Action targets XPO Logistics and NFI Industries operations over a wide area of Southern California.


Drayage truck drivers, warehouse workers and their supporters are participating in protests around the Ports of Los Angeles and Long Beach and other locations in Southern California Monday aimed at ending what they say is exploitation and misclassification of workers.

The Teamster-affiliated group Justice for Port Drivers said employees or their supporters are targeting XPO Logistics and NFI Industries and its California Cartage unit, claiming drivers are misclassified as independent contractors instead of employees.
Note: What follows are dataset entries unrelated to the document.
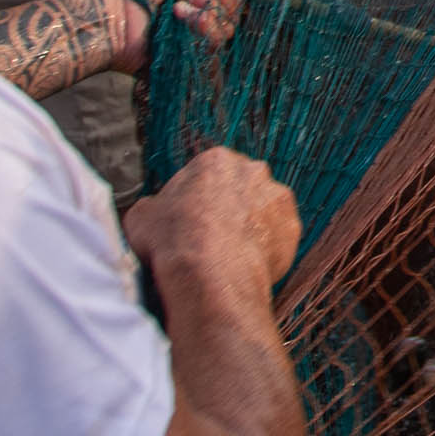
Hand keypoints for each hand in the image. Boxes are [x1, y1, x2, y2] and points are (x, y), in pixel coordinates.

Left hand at [107, 0, 251, 71]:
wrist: (115, 15)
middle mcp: (201, 19)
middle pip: (233, 11)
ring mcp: (196, 39)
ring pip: (227, 28)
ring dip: (203, 12)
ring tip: (176, 8)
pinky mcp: (191, 57)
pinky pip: (215, 44)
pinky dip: (201, 27)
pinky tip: (180, 20)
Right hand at [122, 145, 301, 295]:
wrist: (210, 274)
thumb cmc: (174, 241)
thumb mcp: (141, 216)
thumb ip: (153, 207)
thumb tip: (154, 213)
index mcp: (216, 160)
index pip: (206, 175)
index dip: (195, 199)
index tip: (188, 220)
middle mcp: (254, 172)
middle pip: (239, 188)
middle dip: (227, 208)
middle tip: (210, 237)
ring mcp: (278, 200)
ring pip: (262, 212)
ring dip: (249, 228)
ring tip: (227, 255)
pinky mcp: (293, 230)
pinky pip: (277, 238)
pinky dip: (264, 250)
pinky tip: (243, 266)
Barb Maynard, a spokeswoman for the group, said hundreds are involved in the protests, but could not give a more exact count of how many workers for the two companies or their supporters were involved. She did say the protests were larger and covered a wider number of locations than 15 prior protests in recent years. She said union members from around the country — and local “faith-based” groups — were participating.

The protests are expected to continue through Wednesday.

Maynard said XPO facilities in City of Commerce and San Diego would be targeted as well as CalCartage Warehouse, Cal Cartage Express and K&R Transportation facilities in the Port of Los Angeles. In addition, there will be pickets at local rail yards and terminals at the two ports. Also targeted are customers of CalCartage and XPO — Toyota near the Mexican border and an Amazon facility in Moreno Valley and a borax facility near Boron.

Last Wednesday the Port of Long Beach held a hearing on working conditions for drayage drivers, and its the Board of Harbor Commissioners directed staff to address drivers’ concerns and develop recommendations to improve the efficiency of trucking at the Port of Long Beach.

“Our goal is to work with our stakeholders to bring efficiencies in the system, to make it easier for truckers to do their jobs, for example by reducing turn times and broadening the use of appointments,” said Tracy Egoscue, the president of the Harbor Commission. “We understand the difficult work these drivers do on a daily basis, and how critical it is to the goods movement industry and the economy.”

During Wednesday’s hearing, a panel of trucking trade associations and terminal operators testified about the trucking system in the San Pedro Bay. A truck driver and Teamsters union representatives also testified, as well as a representative from state Sen. Ricardo Lara’s office.

Lara authored Senate Bill 1402. Signed by Gov. Jerry Brown last month, the law creates a public list of companies that commit violations of labor laws against drivers who work in ports. If retailers hire such a company, they are held jointly liable for unpaid judgments against the carriers.